During Kobi’s recovery at the turtle hospital, Reef HQ Aquarium reached a new environmental milestone with an expansion of its solar power project by an additional 44 kilowatts, taking the rooftop photovoltaic system to 205kw (kilowatts) and over 1,511 square metres of solar panels.
Mr Butler said with funding of $1.3 million from the Labor Government for the roof mounted solar power system, it was one of the country’s largest and was helping to minimise the aquarium’s energy use and carbon footprint.
“Reef HQ Aquarium is a ‘Climate Action Business’ and is the only tourism attraction in Queensland that is a registered solar power station under the Australian Government’s Clean Energy Regulator,” Mr Butler said.
“The state-of-the-art solar power system is producing enough energy to offset between 25 and 30 per cent of the aquarium’s overall energy needs or enough to power 49 Queensland homes.
“This amounts to a 360 tonne reduction in carbon pollution per year”.
“Based on past usage rates, the energy produced by the solar power system should offset the aquarium’s energy needs by up to 100 per cent during the winter months.
Mr Butler said the use of renewable energy such as Reef HQ Aquariums solar power systems were vital to reducing our impact on the environment and acting on climate change.
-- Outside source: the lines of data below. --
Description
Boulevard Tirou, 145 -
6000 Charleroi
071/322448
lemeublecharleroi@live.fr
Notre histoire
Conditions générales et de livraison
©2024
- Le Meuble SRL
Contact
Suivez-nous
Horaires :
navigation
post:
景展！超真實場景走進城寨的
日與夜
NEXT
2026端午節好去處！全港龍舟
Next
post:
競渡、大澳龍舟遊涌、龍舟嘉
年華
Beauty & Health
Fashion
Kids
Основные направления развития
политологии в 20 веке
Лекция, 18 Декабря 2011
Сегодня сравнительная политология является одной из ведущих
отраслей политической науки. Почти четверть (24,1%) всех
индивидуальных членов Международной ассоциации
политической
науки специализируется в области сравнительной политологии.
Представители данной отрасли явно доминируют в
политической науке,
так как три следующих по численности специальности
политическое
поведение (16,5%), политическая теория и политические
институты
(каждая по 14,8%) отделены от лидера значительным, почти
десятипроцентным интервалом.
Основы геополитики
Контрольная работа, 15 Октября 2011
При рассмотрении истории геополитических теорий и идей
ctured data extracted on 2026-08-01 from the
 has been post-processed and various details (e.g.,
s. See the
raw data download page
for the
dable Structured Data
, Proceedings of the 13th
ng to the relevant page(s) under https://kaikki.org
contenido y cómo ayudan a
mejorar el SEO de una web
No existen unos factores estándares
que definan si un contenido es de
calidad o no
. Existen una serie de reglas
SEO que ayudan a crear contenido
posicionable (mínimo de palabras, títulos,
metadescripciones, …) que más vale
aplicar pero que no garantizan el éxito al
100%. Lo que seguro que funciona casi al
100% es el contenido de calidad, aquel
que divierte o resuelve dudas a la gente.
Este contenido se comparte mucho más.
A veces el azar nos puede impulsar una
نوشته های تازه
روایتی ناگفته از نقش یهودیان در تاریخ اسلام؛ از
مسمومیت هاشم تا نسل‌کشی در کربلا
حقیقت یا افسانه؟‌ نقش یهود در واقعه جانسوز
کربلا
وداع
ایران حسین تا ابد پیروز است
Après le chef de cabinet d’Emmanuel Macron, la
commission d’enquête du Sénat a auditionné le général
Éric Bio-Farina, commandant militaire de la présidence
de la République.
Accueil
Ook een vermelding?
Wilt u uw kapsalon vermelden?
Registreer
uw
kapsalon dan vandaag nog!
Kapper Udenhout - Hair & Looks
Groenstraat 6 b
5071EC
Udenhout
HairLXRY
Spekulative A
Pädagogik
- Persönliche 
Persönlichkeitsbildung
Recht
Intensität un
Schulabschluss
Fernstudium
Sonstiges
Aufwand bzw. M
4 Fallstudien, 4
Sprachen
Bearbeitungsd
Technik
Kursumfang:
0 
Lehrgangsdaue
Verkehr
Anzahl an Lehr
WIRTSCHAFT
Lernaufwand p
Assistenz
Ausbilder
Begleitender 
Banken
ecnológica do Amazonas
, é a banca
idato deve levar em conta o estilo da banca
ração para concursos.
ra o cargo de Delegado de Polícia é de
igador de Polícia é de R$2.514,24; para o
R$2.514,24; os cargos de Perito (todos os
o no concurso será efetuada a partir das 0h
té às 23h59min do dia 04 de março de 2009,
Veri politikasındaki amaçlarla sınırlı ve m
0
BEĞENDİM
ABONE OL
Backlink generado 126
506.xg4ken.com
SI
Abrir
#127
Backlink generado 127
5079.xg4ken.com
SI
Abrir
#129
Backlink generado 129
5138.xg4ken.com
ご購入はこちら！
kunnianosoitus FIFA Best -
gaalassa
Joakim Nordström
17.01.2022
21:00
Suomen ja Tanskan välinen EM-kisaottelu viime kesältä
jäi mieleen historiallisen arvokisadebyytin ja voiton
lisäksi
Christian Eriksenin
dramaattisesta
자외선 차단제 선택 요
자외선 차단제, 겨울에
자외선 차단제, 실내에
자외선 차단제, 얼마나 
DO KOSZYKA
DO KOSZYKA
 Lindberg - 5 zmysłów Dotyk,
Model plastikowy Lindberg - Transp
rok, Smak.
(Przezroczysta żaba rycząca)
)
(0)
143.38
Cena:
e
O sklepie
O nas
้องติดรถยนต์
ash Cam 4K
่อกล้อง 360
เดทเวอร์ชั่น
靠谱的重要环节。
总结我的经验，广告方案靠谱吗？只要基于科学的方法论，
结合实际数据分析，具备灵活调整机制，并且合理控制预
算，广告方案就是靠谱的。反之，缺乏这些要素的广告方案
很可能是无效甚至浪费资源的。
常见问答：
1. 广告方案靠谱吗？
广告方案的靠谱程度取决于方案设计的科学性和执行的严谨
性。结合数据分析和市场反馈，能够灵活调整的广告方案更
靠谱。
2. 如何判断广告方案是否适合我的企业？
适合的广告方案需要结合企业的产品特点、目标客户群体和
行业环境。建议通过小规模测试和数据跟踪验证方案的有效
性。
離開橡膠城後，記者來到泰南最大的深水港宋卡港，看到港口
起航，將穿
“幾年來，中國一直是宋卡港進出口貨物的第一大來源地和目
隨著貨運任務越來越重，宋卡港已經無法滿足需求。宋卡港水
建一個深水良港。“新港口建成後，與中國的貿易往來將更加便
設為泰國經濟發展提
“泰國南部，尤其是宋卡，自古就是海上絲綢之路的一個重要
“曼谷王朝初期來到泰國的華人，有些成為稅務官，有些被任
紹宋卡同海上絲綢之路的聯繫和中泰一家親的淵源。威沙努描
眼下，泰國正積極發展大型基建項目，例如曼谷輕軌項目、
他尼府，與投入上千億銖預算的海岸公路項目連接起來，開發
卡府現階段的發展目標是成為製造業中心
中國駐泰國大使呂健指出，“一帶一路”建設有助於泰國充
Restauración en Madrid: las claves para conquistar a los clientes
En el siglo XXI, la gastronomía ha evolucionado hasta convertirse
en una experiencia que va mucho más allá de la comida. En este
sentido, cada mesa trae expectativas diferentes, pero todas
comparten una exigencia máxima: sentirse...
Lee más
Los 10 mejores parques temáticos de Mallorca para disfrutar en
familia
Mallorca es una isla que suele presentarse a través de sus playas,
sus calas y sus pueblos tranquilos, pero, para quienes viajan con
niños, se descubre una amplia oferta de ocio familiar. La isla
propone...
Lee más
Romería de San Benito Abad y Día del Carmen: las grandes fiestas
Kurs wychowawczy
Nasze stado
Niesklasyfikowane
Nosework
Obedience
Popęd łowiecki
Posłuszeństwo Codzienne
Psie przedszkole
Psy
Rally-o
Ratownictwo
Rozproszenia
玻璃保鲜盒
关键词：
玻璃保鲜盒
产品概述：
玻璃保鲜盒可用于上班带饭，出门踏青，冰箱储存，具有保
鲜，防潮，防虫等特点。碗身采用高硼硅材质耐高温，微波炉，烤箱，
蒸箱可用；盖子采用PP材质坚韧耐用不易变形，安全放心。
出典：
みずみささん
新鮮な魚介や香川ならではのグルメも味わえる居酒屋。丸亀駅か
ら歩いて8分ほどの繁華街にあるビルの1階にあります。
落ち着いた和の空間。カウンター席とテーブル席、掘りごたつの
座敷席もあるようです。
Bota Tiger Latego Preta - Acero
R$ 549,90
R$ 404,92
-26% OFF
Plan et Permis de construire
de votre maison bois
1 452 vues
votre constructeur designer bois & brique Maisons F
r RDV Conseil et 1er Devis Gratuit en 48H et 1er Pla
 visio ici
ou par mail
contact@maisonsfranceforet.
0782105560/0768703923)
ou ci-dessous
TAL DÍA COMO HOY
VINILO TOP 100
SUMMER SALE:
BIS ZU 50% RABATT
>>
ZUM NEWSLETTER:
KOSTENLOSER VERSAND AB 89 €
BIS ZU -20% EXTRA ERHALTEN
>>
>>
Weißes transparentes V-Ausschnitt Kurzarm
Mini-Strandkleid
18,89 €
“Here in Queensland, it is imperative we adopt sustainable practices to protect the environment including the Great Barrier Reef,” Mr Butler said.
“Due to climate change, we have seen rising ocean temperatures and an increase in extreme weather events, such as the Queensland summer floods in ’08, ’09 and ‘10 that have severely impacted the Reef and all of its animals.
“We must protect one of our greatest natural assets, remembering that visitors contributed almost $6.2 billion to the economy last year and 120,000 Australian jobs are dependent on the long-term future of the reef.
“A smooth transition to an emissions trading scheme in 2014 will ensure we move towards more sustainable practices with some of our biggest polluters.”